GIVEN INSTRUCTION |
Format the lines of every item below as a JSON list of strings, one string per line, with blank lines left out. Omit the pictures from your answer.

[BEGIN INPUT DATA]

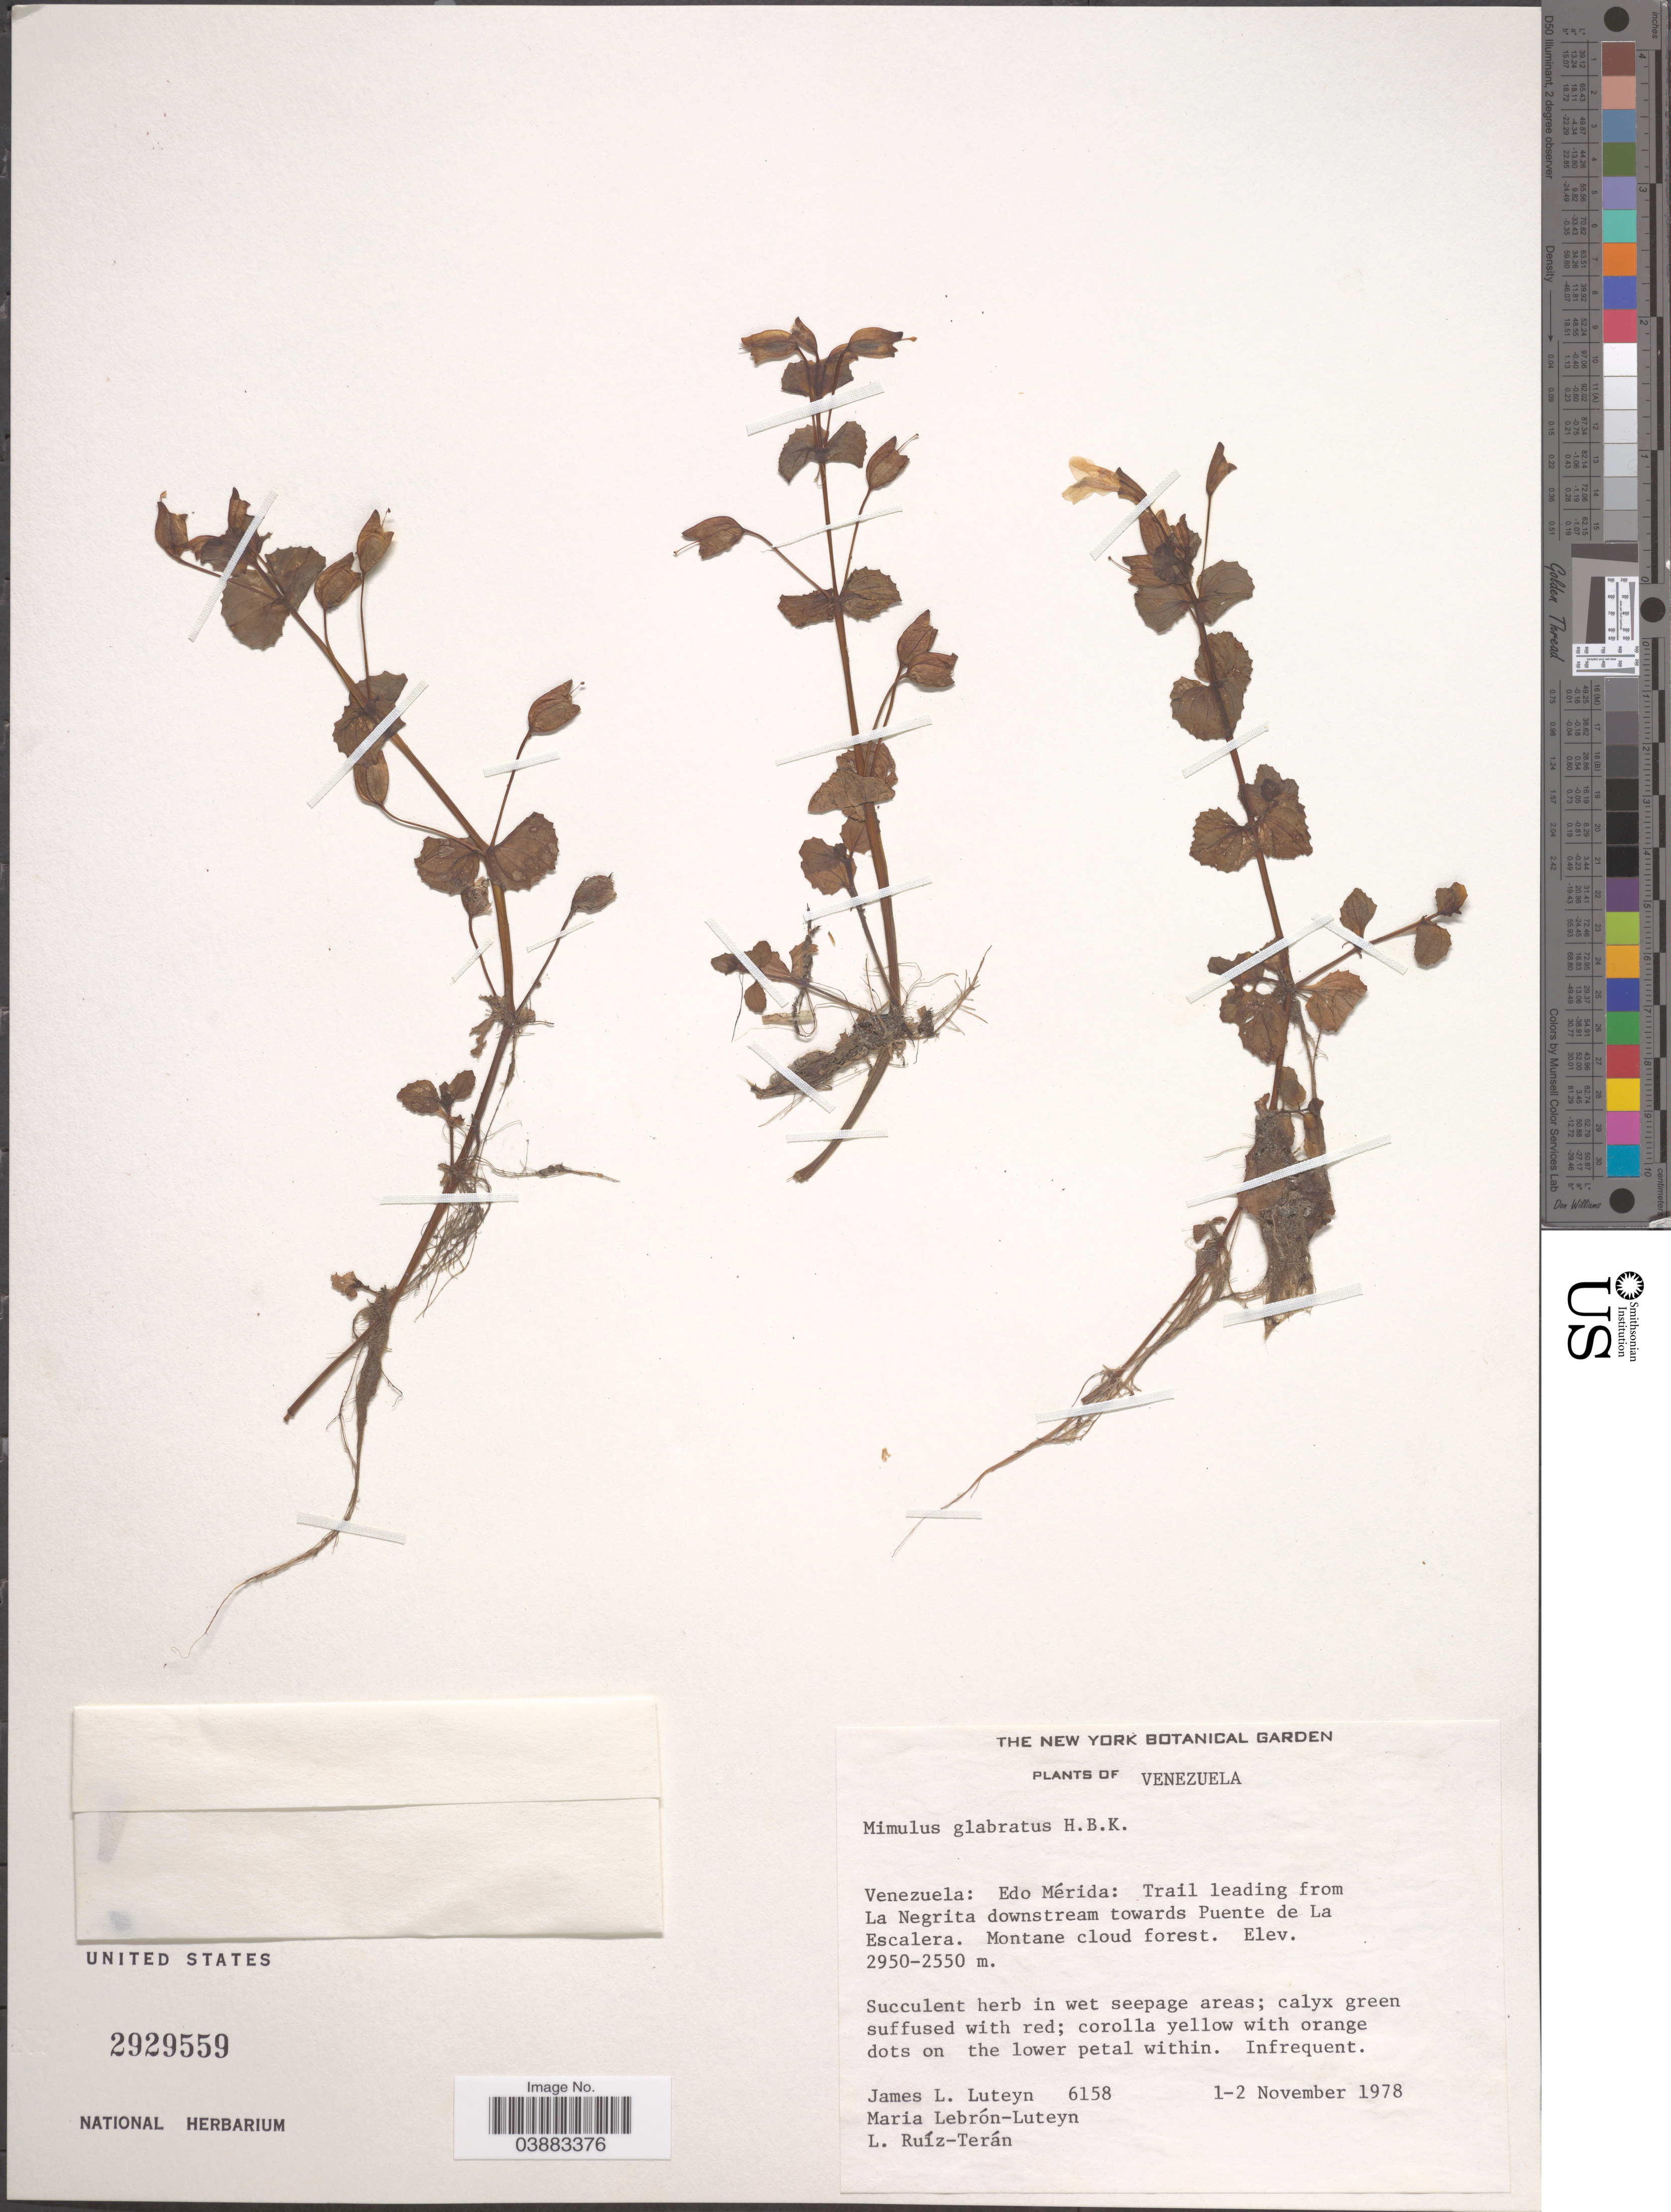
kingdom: Plantae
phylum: Tracheophyta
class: Magnoliopsida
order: Lamiales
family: Phrymaceae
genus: Mimulus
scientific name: Mimulus glabratus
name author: Kunth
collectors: J. Luteyn, M. L. Lebrón-Luteyn & L. E. Ruíz-Terán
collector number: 6158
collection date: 1978-11-01/1978-11-02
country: Venezuela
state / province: Merida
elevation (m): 2550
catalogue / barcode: US 2929559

[END INPUT DATA]

SOLUTION TO THE PROBLEM |
[
  "kingdom: Plantae",
  "phylum: Tracheophyta",
  "class: Magnoliopsida",
  "order: Lamiales",
  "family: Phrymaceae",
  "genus: Mimulus",
  "scientific name: Mimulus glabratus",
  "name author: Kunth",
  "collectors: J. Luteyn, M. L. Lebrón-Luteyn & L. E. Ruíz-Terán",
  "collector number: 6158",
  "collection date: 1978-11-01/1978-11-02",
  "country: Venezuela",
  "state / province: Merida",
  "elevation (m): 2550",
  "catalogue / barcode: US 2929559"
]